WASHINGTON — The U.S. Space Force on May 11 issued three requests for industry proposals on technologies that the military will need to reach space and to operate spacecraft in orbit.
The Space and Missile Systems Center’s Launch Enterprise is seeking proposals for next-generation rocket engine testing, launch vehicle upper stage enhancements, and capabilities to maneuver in space. Proposals are due June 10.
The projects will be co-funded by the government and the private sector under “other transaction authority” agreements managed by SMC’s Space Enterprise Consortium (SpEC).
“SMC intends to partner with industry to invest in next generation rocket engine testing, upper stage resiliency enhancements, and orbital transfer and maneuver capabilities,” Col.

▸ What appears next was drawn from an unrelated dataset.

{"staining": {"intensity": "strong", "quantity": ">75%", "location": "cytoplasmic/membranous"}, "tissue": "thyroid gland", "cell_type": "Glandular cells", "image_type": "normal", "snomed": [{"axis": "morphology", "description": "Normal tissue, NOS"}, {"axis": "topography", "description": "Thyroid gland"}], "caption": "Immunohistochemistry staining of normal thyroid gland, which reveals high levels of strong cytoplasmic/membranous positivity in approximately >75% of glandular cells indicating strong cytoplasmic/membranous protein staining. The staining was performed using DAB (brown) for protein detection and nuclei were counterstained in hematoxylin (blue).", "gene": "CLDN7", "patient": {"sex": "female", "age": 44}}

Rob Bongiovi, director of SMC’s Launch Enterprise, said May 11 in a statement.
Bongiovi said these projects will deliver technologies for the next phase of the National Security Space Launch program. The Space Force last year selected United Launch Alliance and SpaceX as its launch providers for the next five years under NSSL Phase 2. SMC wants to start pushing the development of next-generation space transportation technologies in preparation for Phase 3.
The plan is to “accelerate development of transformational space access capabilities and make them available for future NSSL procurement contracts,” Bongiovi said. “We are eager to work with SpEC to maximize acquisition flexibility and speed to award the next generation rocket engine testing and upper stage resiliency enhancements by September 2021 and the orbital transfer and maneuver capabilities in early 2022.”

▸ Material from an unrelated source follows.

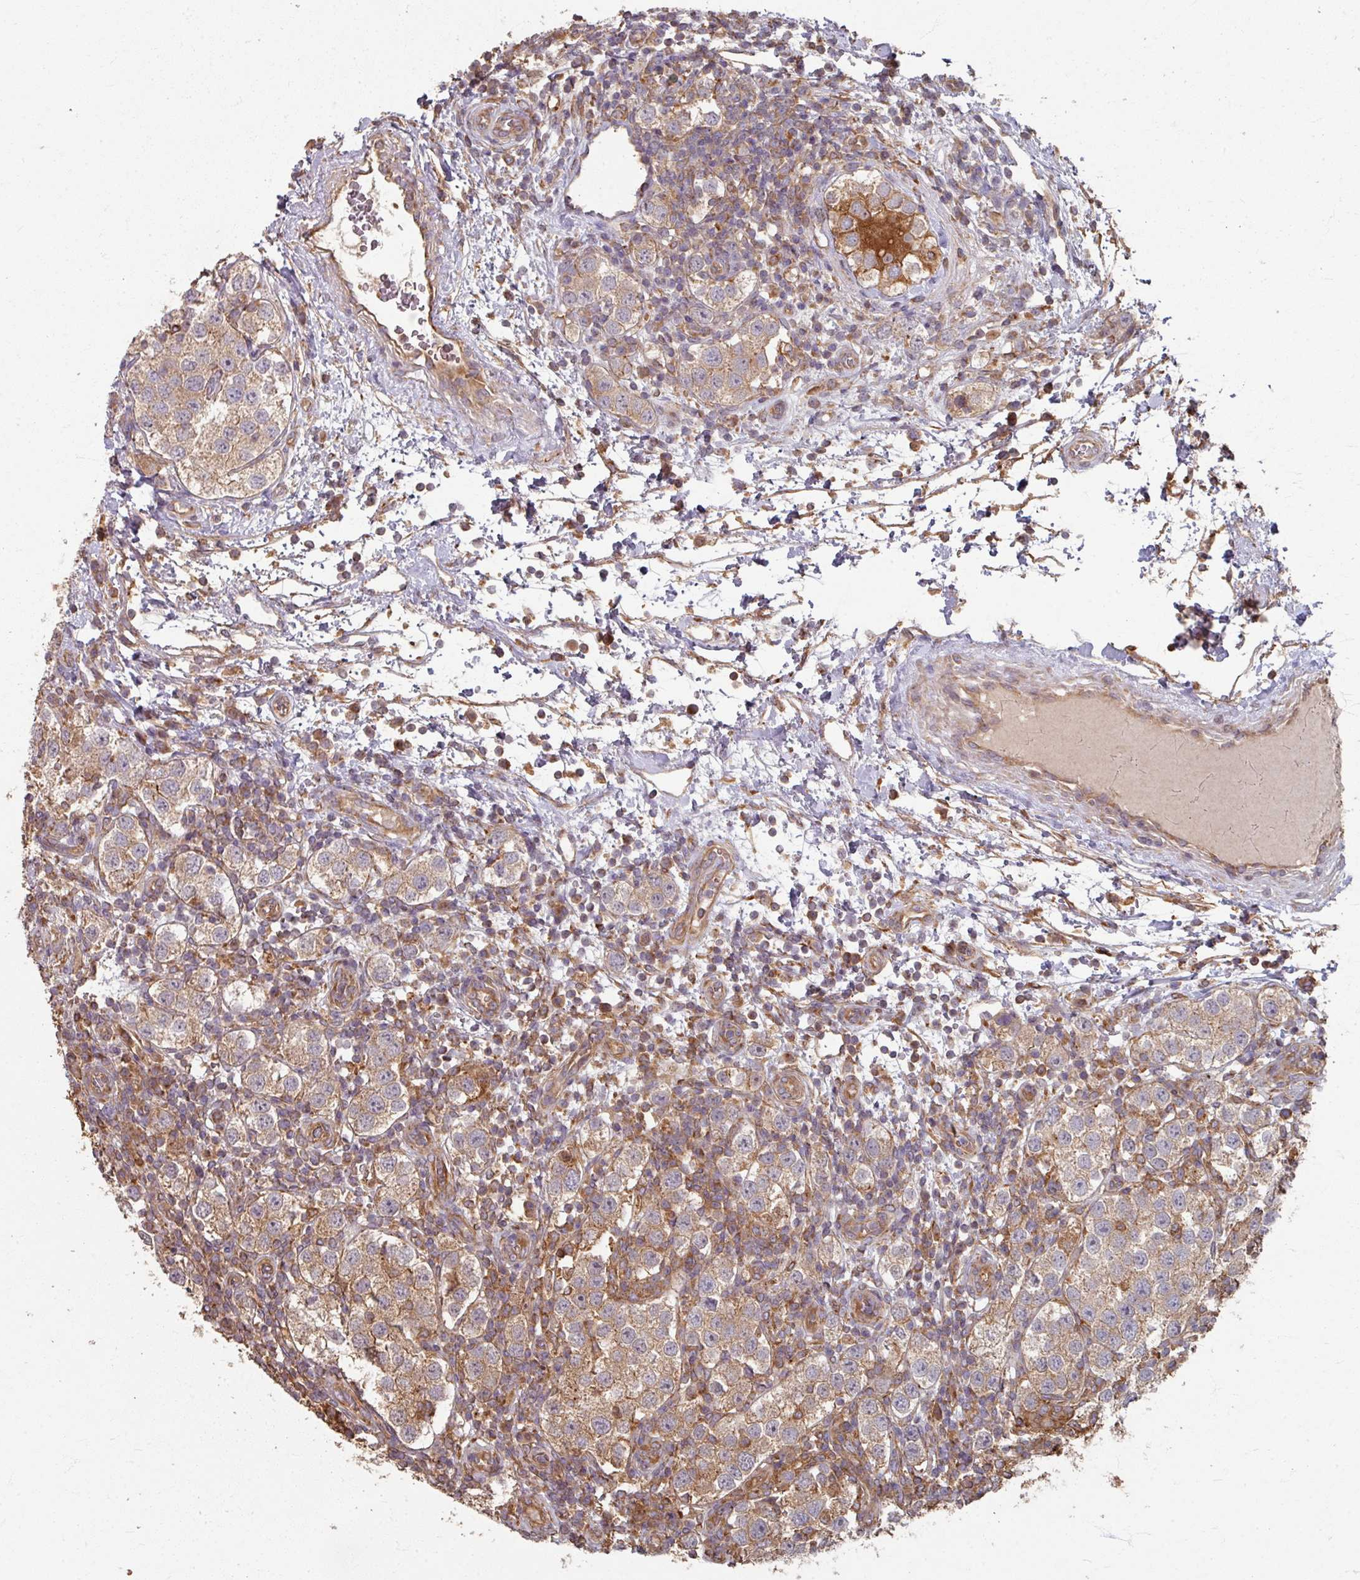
{"staining": {"intensity": "weak", "quantity": "25%-75%", "location": "cytoplasmic/membranous"}, "tissue": "testis cancer", "cell_type": "Tumor cells", "image_type": "cancer", "snomed": [{"axis": "morphology", "description": "Seminoma, NOS"}, {"axis": "topography", "description": "Testis"}], "caption": "Tumor cells show low levels of weak cytoplasmic/membranous expression in about 25%-75% of cells in human testis cancer.", "gene": "CCDC68", "patient": {"sex": "male", "age": 37}}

Col. Tim Sejba, SMC’s program executive officer for space development, said these are the first of many projects that will be overseen by SpEC. “Over the next 12 months, we expect to release 11 projects with a cumulative value exceeding $1.5 billion,” said Sejba.

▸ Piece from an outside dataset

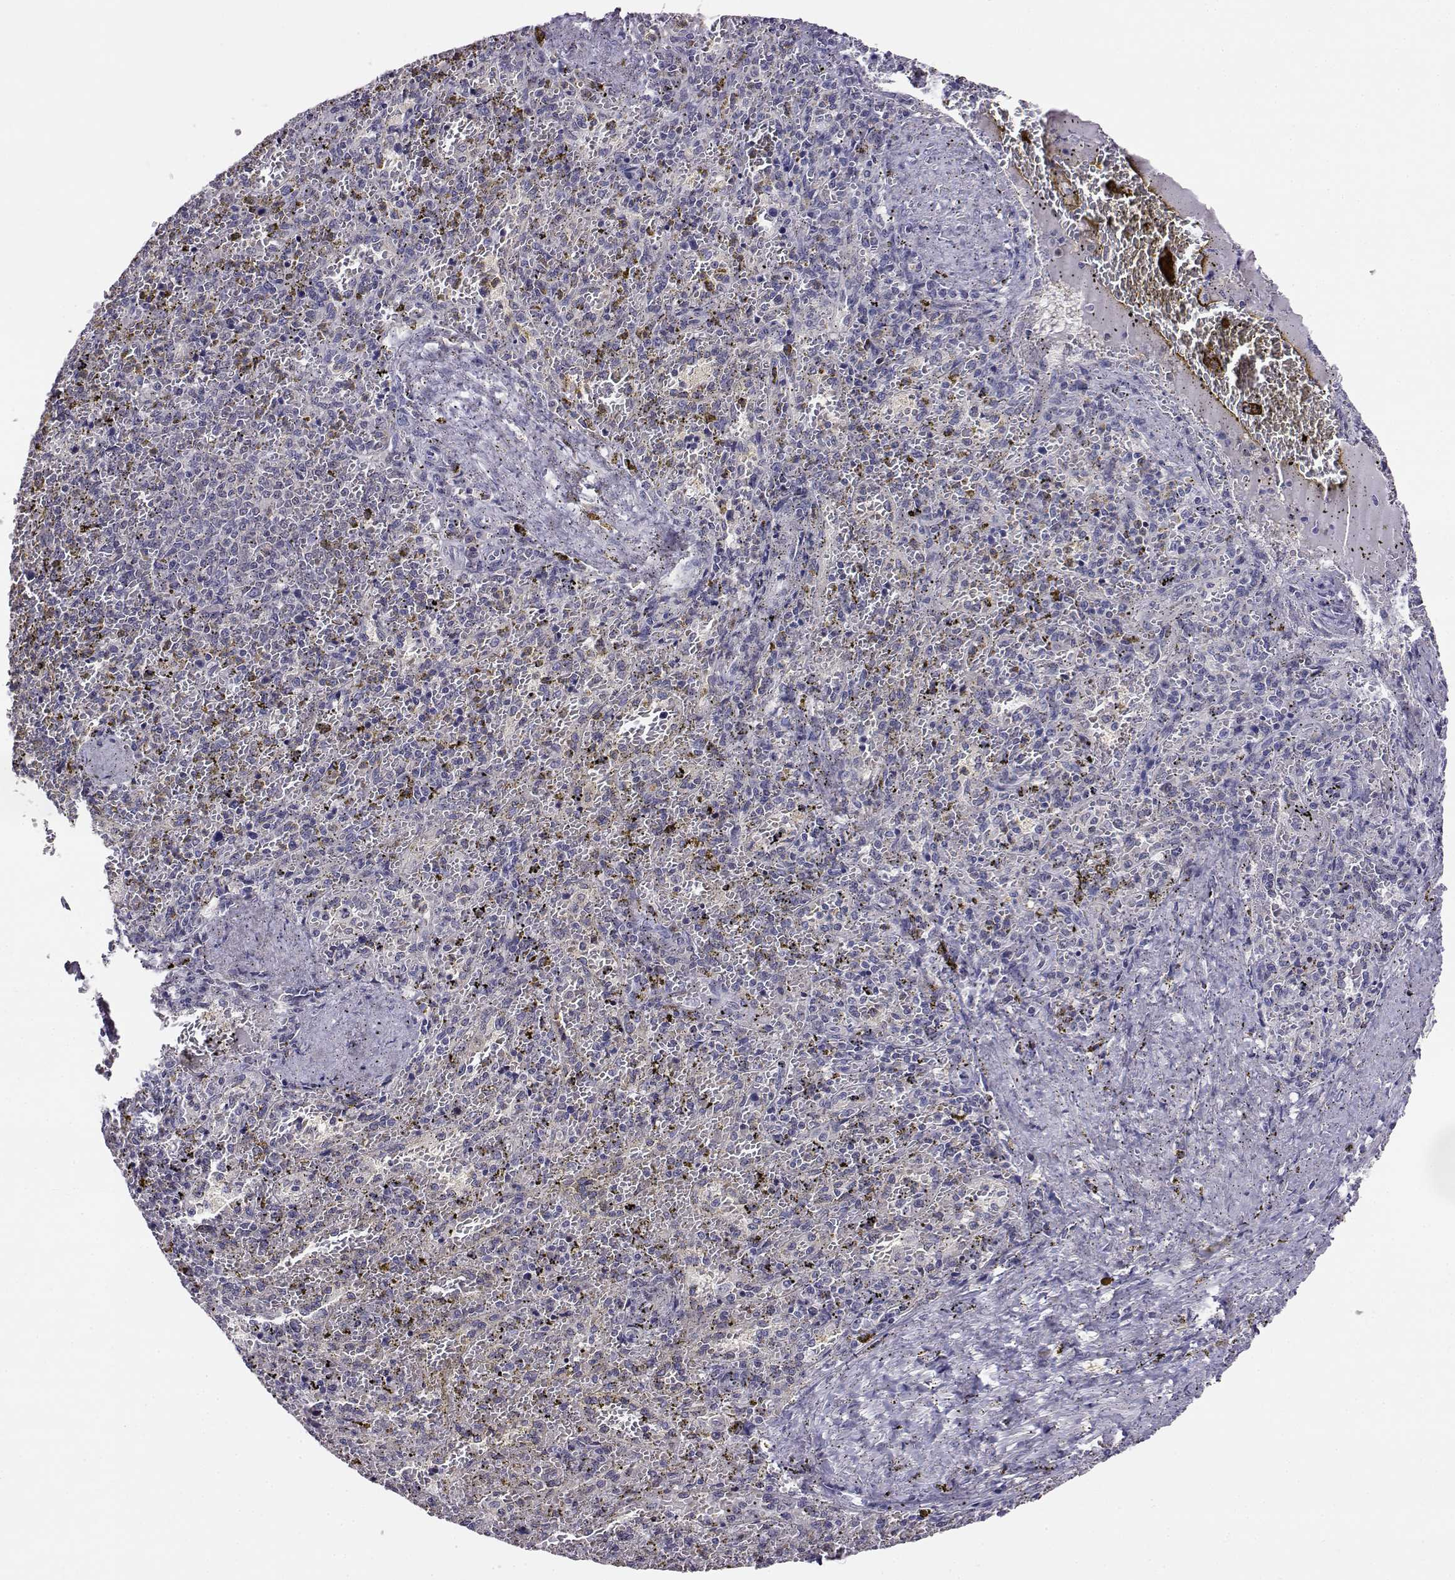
{"staining": {"intensity": "negative", "quantity": "none", "location": "none"}, "tissue": "spleen", "cell_type": "Cells in red pulp", "image_type": "normal", "snomed": [{"axis": "morphology", "description": "Normal tissue, NOS"}, {"axis": "topography", "description": "Spleen"}], "caption": "High power microscopy histopathology image of an immunohistochemistry (IHC) photomicrograph of benign spleen, revealing no significant expression in cells in red pulp. Brightfield microscopy of IHC stained with DAB (3,3'-diaminobenzidine) (brown) and hematoxylin (blue), captured at high magnification.", "gene": "AKR1B1", "patient": {"sex": "female", "age": 50}}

SpEC was created by the Air Force in 2017 to attract startups and commercial companies from the space industry to bid on military projects. More than 500 member companies compete for contracts to develop prototypes that are co-funded by the government and the contractors. Other transaction authority OTA) deals move faster than traditional government contracts and require established defense contractors to partner with startups ad commercial suppliers.